Aşağıdaki, 1964 Kuzey Filadelfiya isyanını anlatan yazıyı son cümlesinden sonra devam ettirin.
== Kaynaktan Alıntı
27 Kasım 2014

,

Mücadele Kitabının Ferguson Baskısı


24 Ağustos 1964’te, 22 Cadde ile Columbia Bulvarı’nın köşesinde iki polisle Odessa Bradford arasında bir tartışma yaşandı. O günlerde süregiden polis şiddetine ilişkin iddialardan ötürü ağırlıklı olarak Siyahların oturduğu mahallede gerilim üst seviyedeydi. Bradford ile iki polis arasındaki tartışma bardağı taşıran son damla oldu, takip eden iki gün boyunca Kuzey Filedelfiya’daki bu şehirde adalet talebiyle, ırkçılık karşıtı bir isyan gerçekleşti.
====
== Girdi Verileri
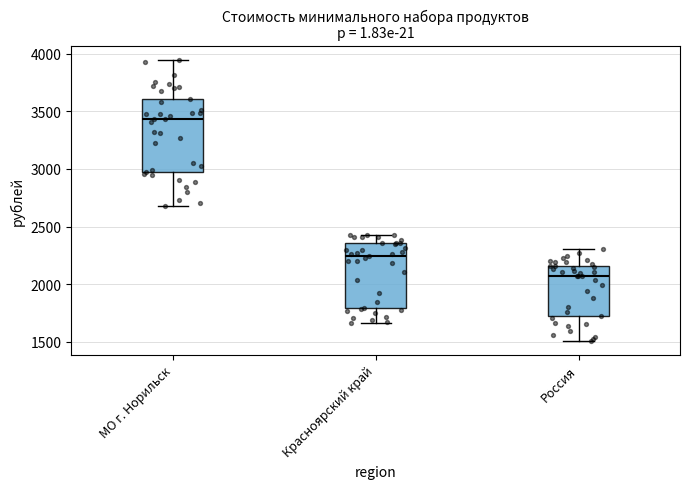

Where does the upper whisker of the box for Россия end on the y-axis? The values are not printed on the chart, so give them approximately, as read against the axis.

2300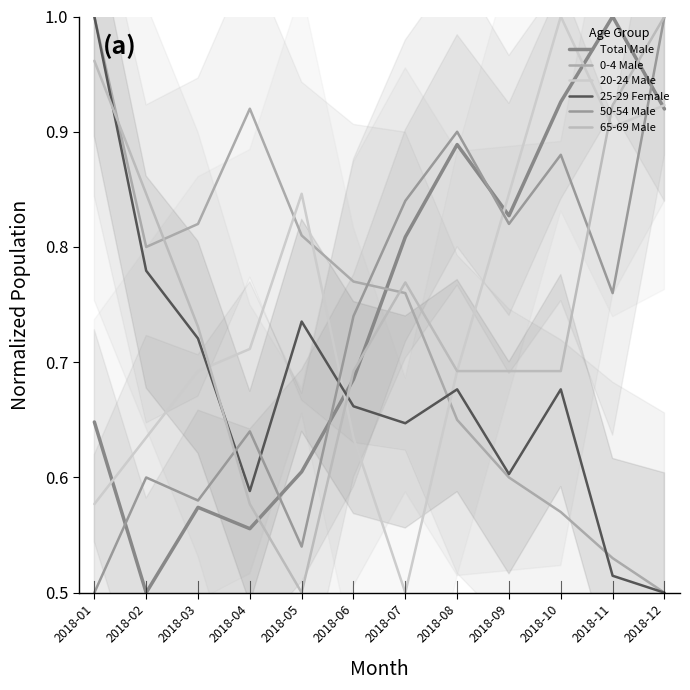

What is the difference between the 20-24 Male values at 2018-08 and 2018-02?

0.1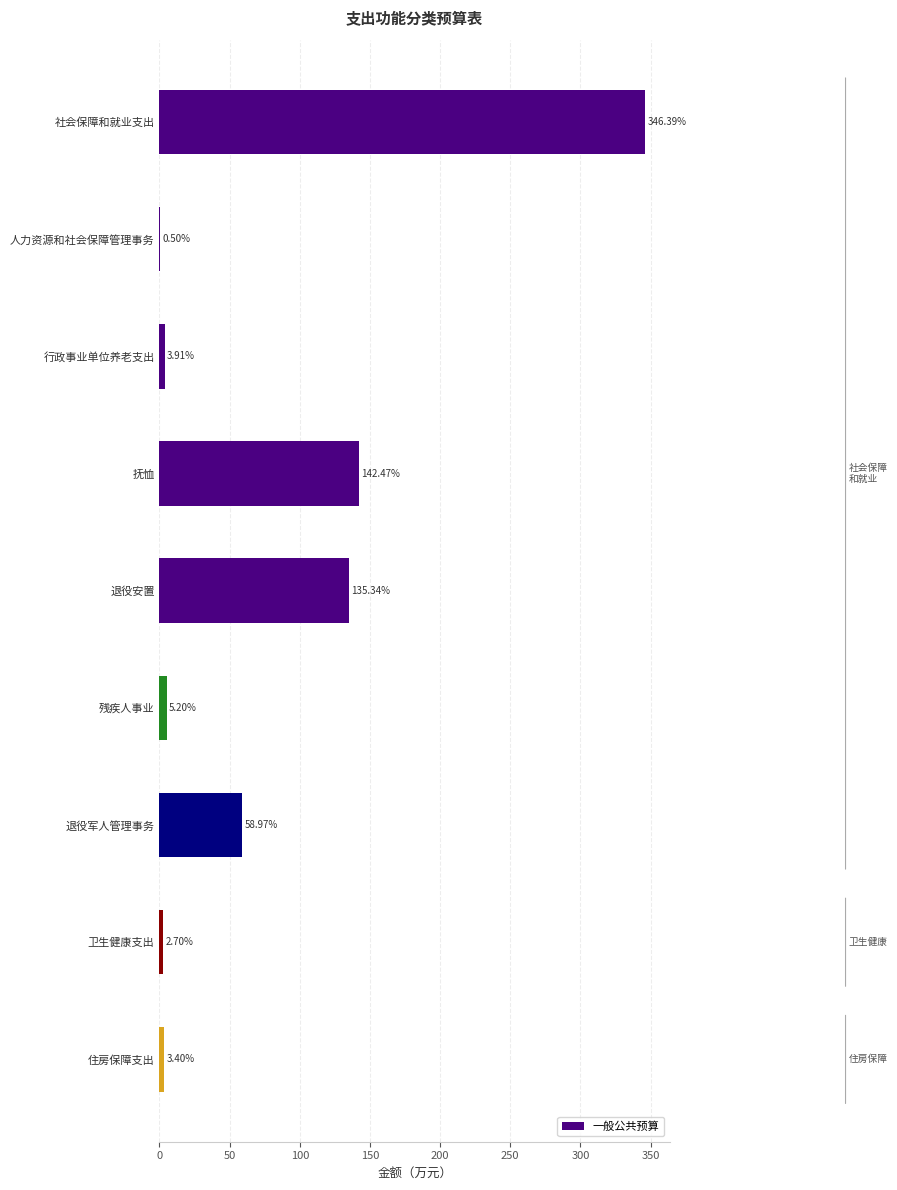

Does the chart contain stacked bars?

No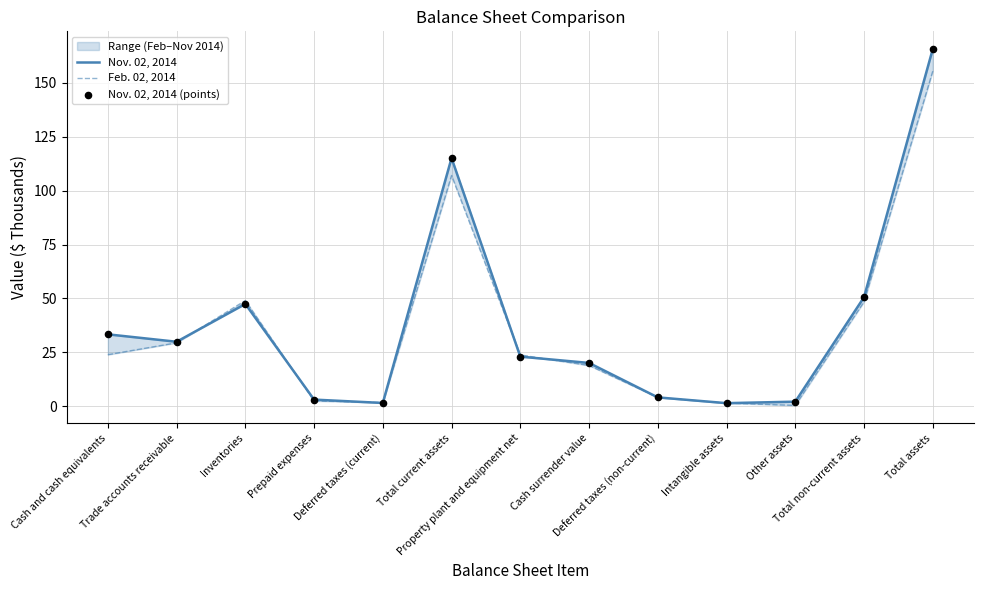

Which series reaches the maximum Y coordinate?

Nov. 02, 2014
====
§ Problemin Yanıtı:
50 yıl sonra bile değişen bir şey yok. Geçen gece, 24 Kasım tarihinde, Ağustos’ta üzerinde silâh bulunmayan Michael Brown isimli Siyahî genci vurup öldüren polis memuru Darren Wilson, çıkartıldığı mahkemede suçlu bulunmayıp serbest bırakıldı. Bunda şaşıracak bir şey yok. Siyahların ve melezlerin köleleştirilmesi ve soykırıma tabi tutulması üzerine kurulu bir ulus, bir Siyah’ı katlettiği için beyaz olan polisini suçlamadı. O günden beri Missouri’nin Ferguson kasabasında adalet talebiyle, ırkçılık karşıtı bir isyan gerçekleşiyor.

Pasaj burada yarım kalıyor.